Chest CT performed with 3D and z-axis automatic tube current modulation technique: breast and effective doses.Acad Radiol. 2009 Apr; 16(4):450-5.AR
RATIONALE AND OBJECTIVES
Chest computed tomographic (CT) scans are the most effective examinations for detecting lung cancer at an early stage. In chest CT examinations, it is important to consider the reduction of radiation dose, particularly to the mammary gland. The objective of this study was to assess breast doses and effective doses on chest CT examinations between three-dimensional and z-axis automatic tube current modulation (ATCM) techniques.
MATERIALS AND METHODS
Absorbed dose to the breast, lung, mediastinum, and skin was evaluated with an anthropomorphic phantom and radiophotoluminescence glass dosimeters using two different CT scanners. The dosimeters were placed inside and outside the phantom. The phantom was scanned using three-dimensional and z-axis ATCM techniques after scanning localizer radiographs from the horizontal and vertical directions. After scanning, each organ dose was calculated. Moreover, the dose-length product recorded in the dose reports was examined, and each effective dose was calculated.

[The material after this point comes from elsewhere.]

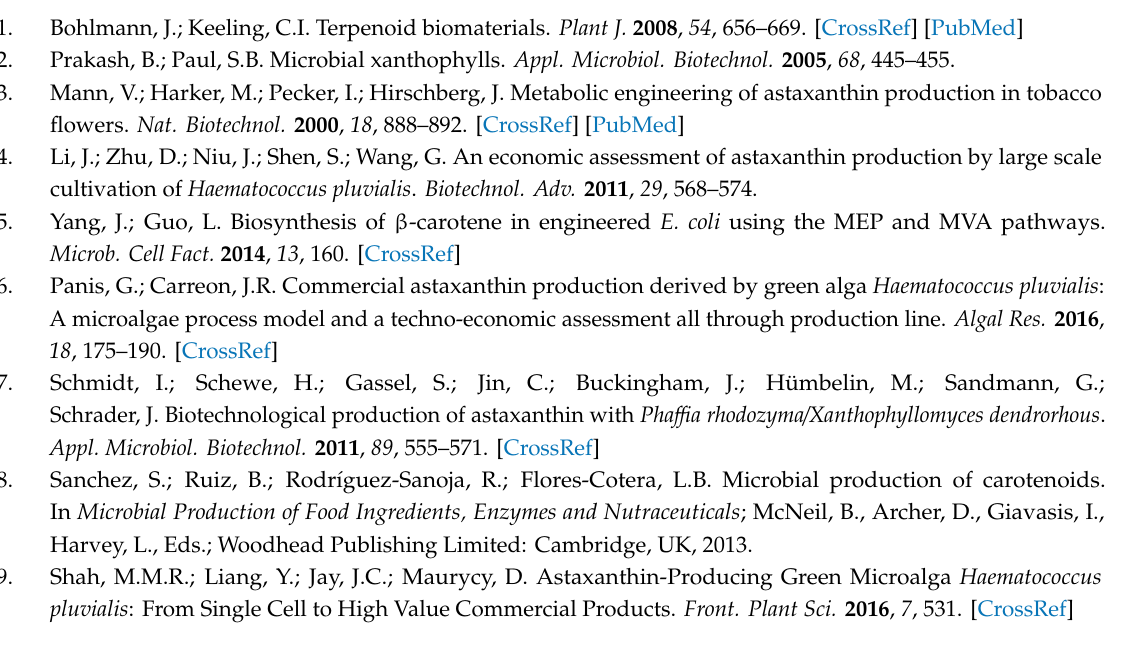
Figure S1. HPLC profile of carotenoids produced after 168 h of fed-batch fermentation of ST7976 (iso 3). Table S1. Production of carotenoids by the strains generated in this study. Supplementary sequences: Sequences of synthetic genes used in the study. Titers were quantified by HPLC analysis. Values are the average of the triplicates. The molar ratio ( β -ketolase: β -hydroxylase) is indicated between brackets. The isolate number is indicated after the abbreviation ‘iso’Table S2. List of Yarrowia lipolytica engineered strains. Table S3. List of plasmids used in this study. Table S4. List of primers used in this study. Table S5. List of BioBricks used in this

Compared with z-axis ATCM, three-dimensional ATCM reduced breast dose by 0.7% to 18.6% and effective dose by 4.9% to 10.2%. In particular, three-dimensional ATCM reduced frontal breast dose. For other organs, three-dimensional ATCM reduced absorbed doses by 3.4% to 13.6% compared to z-axis ATCM.
Three-dimensional ATCM can reduce absorbed doses to the breast and other organs, in addition to reducing effective dose, compared to z-axis ATCM.